‘Leaving aside the traumatic, self-proclaimed POST of their alumni, what Deleuze and Foucault teach us is how to transit, how to enter and exit modernity in many ways and from many perspectives. What was awoken by the second half of the twentieth century – an age of the TRANS, if ever there was one – is better called transmodernity […] the prefix TRANS seems, therefore, far more indicative of our condition (and the mathematical condition) than a premature POST.’ – Fernando Zalamea
DESCRIPTION: In an era characterised by ubiquitous technological mediation, abstraction, and unprecedented complexity, invocations of authenticity, organicity, or a ‘return to nature’ are either politically untenable (as possibilities available only to a small and privileged portion of society), problematically ineffective on a global scale or, quite simply, foreclosed. Striking out from the conviction that a retreat from technological modernity is neither possible nor desirable, this course will grapple with the unique socio-political problematic facing twenty-first century gender politics from a transfeminist perspective, focusing on the emancipatory potential of technology, biological and ontological alienation as liberating vectors, issues related to notions of selfhood and scalability, and an examination of the historically fraught relationship between feminism and rationality. ———-
Moving from a critical to a constructive feminism for which the future remains open as a site of radical recomposition, key historical precedents to the above nexus of ideas will be examined alongside contemporary texts with the aim of sketching out a set of positions responsive to the demands made by twenty-first century conditions on any realistically future-oriented transfeminist political project.

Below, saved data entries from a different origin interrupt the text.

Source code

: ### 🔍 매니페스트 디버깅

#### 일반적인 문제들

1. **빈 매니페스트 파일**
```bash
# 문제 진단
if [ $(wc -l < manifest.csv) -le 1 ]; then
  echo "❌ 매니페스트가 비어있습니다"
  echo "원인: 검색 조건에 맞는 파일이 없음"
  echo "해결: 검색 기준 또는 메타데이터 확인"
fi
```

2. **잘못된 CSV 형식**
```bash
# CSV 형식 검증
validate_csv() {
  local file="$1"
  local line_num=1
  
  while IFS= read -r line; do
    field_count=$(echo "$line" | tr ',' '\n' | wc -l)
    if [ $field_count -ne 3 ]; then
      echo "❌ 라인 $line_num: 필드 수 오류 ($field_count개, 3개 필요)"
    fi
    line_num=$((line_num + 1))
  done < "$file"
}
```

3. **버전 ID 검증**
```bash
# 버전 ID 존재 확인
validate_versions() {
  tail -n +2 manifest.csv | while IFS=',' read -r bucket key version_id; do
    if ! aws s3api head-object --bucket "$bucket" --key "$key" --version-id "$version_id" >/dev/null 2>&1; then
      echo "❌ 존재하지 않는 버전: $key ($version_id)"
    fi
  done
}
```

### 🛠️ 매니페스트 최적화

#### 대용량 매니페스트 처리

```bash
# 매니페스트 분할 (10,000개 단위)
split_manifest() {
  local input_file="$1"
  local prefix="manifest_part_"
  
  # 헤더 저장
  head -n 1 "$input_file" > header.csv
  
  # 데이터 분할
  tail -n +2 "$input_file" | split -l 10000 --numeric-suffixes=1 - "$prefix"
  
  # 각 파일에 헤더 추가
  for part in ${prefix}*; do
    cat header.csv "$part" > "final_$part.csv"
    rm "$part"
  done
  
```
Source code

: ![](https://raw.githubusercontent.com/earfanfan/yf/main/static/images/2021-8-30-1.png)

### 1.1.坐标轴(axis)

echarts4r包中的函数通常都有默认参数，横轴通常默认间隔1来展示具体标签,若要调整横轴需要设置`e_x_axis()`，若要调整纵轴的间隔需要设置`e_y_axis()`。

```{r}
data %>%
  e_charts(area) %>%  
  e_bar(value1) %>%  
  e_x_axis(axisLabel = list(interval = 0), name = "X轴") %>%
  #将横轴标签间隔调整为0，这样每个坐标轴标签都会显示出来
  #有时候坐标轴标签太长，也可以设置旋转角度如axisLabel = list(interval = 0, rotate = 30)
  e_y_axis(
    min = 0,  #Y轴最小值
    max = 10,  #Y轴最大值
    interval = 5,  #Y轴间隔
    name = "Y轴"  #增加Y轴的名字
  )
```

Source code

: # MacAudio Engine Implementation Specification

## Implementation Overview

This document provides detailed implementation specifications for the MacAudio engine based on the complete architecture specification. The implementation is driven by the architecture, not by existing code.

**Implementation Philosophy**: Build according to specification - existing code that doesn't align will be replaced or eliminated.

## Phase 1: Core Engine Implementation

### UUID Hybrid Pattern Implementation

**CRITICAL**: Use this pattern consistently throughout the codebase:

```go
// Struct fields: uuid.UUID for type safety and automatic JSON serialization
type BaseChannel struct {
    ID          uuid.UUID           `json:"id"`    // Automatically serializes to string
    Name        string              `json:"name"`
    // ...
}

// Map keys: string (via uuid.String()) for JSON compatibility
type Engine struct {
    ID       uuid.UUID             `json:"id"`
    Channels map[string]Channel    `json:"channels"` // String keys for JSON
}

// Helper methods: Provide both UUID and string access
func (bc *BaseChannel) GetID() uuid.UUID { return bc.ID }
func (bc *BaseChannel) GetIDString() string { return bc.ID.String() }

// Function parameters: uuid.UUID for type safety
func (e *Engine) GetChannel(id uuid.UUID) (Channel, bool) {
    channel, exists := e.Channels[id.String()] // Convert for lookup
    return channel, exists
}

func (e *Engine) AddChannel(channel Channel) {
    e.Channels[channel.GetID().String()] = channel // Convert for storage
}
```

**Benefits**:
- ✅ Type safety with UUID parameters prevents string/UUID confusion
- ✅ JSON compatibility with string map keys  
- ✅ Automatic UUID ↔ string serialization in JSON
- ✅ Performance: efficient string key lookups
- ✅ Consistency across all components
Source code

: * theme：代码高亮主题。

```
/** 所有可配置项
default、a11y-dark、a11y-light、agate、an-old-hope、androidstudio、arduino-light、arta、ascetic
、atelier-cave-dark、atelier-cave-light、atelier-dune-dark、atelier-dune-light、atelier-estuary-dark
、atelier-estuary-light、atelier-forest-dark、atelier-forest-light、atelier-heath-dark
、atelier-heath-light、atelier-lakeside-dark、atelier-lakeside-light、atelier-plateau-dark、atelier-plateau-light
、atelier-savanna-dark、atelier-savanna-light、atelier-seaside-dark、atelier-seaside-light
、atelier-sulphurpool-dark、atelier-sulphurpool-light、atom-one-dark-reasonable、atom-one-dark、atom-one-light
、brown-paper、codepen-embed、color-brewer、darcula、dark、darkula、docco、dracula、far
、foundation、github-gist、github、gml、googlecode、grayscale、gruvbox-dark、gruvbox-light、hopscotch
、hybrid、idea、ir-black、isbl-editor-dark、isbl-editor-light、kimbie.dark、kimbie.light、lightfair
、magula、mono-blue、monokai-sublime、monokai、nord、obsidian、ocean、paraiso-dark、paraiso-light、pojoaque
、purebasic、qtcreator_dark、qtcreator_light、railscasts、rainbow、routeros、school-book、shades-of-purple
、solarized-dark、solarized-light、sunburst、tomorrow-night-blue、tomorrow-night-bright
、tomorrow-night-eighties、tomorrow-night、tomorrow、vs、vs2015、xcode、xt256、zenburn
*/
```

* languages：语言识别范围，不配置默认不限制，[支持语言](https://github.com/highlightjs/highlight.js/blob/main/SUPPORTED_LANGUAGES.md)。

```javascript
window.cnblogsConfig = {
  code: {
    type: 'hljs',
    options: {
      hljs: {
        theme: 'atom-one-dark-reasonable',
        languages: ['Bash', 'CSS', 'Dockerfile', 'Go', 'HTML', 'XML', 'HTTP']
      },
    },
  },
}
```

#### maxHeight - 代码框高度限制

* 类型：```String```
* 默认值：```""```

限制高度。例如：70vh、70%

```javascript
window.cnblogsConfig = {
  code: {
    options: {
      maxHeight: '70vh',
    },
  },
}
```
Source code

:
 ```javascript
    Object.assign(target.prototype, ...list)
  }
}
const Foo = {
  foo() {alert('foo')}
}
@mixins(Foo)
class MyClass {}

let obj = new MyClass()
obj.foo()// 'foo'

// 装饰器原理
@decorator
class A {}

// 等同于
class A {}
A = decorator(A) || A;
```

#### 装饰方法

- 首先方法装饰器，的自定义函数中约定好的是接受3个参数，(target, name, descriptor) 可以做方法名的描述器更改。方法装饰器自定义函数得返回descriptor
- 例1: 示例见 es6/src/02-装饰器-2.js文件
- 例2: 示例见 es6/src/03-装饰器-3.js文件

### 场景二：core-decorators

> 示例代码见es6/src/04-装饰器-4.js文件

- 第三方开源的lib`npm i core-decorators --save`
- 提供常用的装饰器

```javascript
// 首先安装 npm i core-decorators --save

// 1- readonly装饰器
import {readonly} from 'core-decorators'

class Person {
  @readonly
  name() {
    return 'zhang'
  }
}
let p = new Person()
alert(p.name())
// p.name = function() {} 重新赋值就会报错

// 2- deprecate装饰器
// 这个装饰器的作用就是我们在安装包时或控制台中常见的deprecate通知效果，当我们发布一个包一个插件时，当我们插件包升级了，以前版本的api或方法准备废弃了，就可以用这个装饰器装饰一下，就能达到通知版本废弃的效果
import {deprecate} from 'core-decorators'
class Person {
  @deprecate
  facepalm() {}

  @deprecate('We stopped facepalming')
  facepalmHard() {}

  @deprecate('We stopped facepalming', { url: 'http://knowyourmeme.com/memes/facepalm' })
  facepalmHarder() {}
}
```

REQUIREMENT: This course will be structured as a reading group with texts set for each session. Students will be expected to prepare a presentation related to one of the texts dealt with in the course, lead a group discussion on this material, and publish a post on the course blog. Participation in the online discussions will be assessed and a final assignment consisting of a 2500 word essay on a topic agreed upon with the instructors will be due after the final session.